Selon M. Jourdain, son projet était basé sur un plan d’affaires crédible qu’il avait fait faire à grands frais par la firme Deloitte.

«Nos projections nous donnaient des revenus de plus de 10 000 $ par jour pour des dépenses entre 3000 $ et 5000 $», nous a-t-il affirmé. Il dit avoir manqué de fonds pour mener à terme l’installation du camping urbain.

«Ça a été plus compliqué que prévu de transporter certains bateaux, entre autres», nous a-t-il expliqué.

Jourdain prévoyait louer ses bateaux-hôtels 250 $ par nuit (de vieilles embarcations construites entre les années 1920 et 1970) et ses maisonnettes 150 $ par nuit.
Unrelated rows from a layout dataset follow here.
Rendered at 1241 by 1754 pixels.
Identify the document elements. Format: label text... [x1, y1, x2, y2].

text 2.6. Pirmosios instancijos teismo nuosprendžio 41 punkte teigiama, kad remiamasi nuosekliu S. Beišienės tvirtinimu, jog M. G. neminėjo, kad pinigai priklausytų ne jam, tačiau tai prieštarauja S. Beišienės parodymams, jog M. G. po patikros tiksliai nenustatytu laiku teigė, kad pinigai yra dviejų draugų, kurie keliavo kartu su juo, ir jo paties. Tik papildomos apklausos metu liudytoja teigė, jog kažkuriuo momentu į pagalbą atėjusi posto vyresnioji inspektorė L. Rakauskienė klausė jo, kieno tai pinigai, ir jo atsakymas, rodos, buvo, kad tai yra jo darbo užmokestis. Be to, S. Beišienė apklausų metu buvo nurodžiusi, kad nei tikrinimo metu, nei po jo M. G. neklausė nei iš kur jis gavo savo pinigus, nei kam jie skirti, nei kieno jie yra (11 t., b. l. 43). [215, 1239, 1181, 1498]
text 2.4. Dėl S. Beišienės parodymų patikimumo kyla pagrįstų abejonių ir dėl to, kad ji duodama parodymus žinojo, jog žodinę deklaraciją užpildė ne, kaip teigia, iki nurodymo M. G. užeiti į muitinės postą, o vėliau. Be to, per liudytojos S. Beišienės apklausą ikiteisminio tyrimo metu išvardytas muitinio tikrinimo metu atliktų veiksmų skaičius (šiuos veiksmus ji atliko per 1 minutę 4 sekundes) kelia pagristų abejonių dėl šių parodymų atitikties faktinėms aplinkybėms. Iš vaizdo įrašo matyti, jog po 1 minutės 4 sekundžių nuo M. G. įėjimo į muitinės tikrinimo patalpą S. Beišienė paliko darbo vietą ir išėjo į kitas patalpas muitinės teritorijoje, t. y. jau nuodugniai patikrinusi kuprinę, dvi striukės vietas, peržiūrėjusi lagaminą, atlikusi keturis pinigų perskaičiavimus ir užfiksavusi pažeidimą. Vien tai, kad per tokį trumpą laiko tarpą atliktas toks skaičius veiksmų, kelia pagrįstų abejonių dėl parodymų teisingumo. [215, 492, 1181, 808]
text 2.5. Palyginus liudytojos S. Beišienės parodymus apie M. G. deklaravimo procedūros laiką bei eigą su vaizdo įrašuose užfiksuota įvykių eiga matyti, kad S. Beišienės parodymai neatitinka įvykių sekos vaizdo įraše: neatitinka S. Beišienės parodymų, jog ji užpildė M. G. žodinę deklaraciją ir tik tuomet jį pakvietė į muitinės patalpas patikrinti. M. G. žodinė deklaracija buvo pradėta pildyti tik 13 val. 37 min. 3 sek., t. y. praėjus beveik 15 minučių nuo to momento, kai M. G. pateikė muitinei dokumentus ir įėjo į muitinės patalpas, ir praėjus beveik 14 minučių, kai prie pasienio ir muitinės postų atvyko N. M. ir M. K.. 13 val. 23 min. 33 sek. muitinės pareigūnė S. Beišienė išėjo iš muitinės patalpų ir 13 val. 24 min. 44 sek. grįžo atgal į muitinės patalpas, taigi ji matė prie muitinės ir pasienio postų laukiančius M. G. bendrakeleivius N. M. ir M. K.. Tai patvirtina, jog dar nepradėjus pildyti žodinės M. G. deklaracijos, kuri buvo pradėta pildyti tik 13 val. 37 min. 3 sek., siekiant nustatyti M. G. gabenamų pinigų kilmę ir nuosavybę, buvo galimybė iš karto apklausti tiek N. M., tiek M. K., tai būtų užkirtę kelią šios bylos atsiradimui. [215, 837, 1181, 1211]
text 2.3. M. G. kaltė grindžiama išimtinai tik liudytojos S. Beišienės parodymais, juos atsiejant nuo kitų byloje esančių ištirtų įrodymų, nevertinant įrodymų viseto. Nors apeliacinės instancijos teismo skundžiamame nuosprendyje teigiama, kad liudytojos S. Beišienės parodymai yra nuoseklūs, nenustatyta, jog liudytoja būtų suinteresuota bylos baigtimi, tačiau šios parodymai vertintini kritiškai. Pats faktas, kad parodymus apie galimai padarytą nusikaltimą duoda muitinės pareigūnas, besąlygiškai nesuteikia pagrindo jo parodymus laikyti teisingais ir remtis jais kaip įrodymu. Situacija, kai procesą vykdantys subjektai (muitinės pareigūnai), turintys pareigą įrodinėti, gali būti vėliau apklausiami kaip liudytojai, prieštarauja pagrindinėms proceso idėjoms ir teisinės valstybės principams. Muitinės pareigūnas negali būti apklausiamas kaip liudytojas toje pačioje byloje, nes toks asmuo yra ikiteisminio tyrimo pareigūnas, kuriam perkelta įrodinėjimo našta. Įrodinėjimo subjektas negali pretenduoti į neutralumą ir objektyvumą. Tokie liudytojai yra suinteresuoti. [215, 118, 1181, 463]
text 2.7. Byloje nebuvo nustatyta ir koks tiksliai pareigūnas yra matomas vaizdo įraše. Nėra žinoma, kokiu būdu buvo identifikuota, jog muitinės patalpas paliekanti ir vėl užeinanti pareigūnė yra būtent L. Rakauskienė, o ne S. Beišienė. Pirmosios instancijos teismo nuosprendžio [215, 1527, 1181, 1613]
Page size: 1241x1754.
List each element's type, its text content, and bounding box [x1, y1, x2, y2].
«Il y avait énormément d’intérêt sur Airbnb», nous a-t-il assuré.

Le Vieux-Port critiqué

Daniel Jourdain a blâmé le principal actionnaire d’Eau-Logis, Me Robert Astell, qui est aussi président de la Société de développement commercial du Vieux-Montréal, de même que la Société du Vieux-Port, pour les problèmes financiers de son entreprise.

«Robert Astell devait mettre beaucoup plus d’argent dans le projet qu’il en a mis. C’était bien connu que je n’avais pas de crédit», a-t-il soutenu.

Selon les documents de faillite personnelle de Jourdain, Me Astell lui réclame 100 000 $.

Daniel Jourdain a déploré qu’à un moment donné le Vieux-Port ait choisi de répondre à Me Astell plutôt qu’à lui pour la suite du projet.

Selon lui, le Vieux-Port était au courant qu’il avait déjà fait deux faillites au moment de l’octroi du bail. Il dit ne pas avoir informé le Vieux-Port de son dossier criminel parce que ce n’était pas pertinent, selon lui.

«Malheureusement, l’entreprise a manqué de fonds. Le projet était plus volumineux que ce que l’entrepreneur avait prévu, qui était incapable de mener le projet à terme. Beaucoup de gens ont perdu de l’argent, dont moi», nous a dit de son côté Me Robert Astell dans un message téléphonique.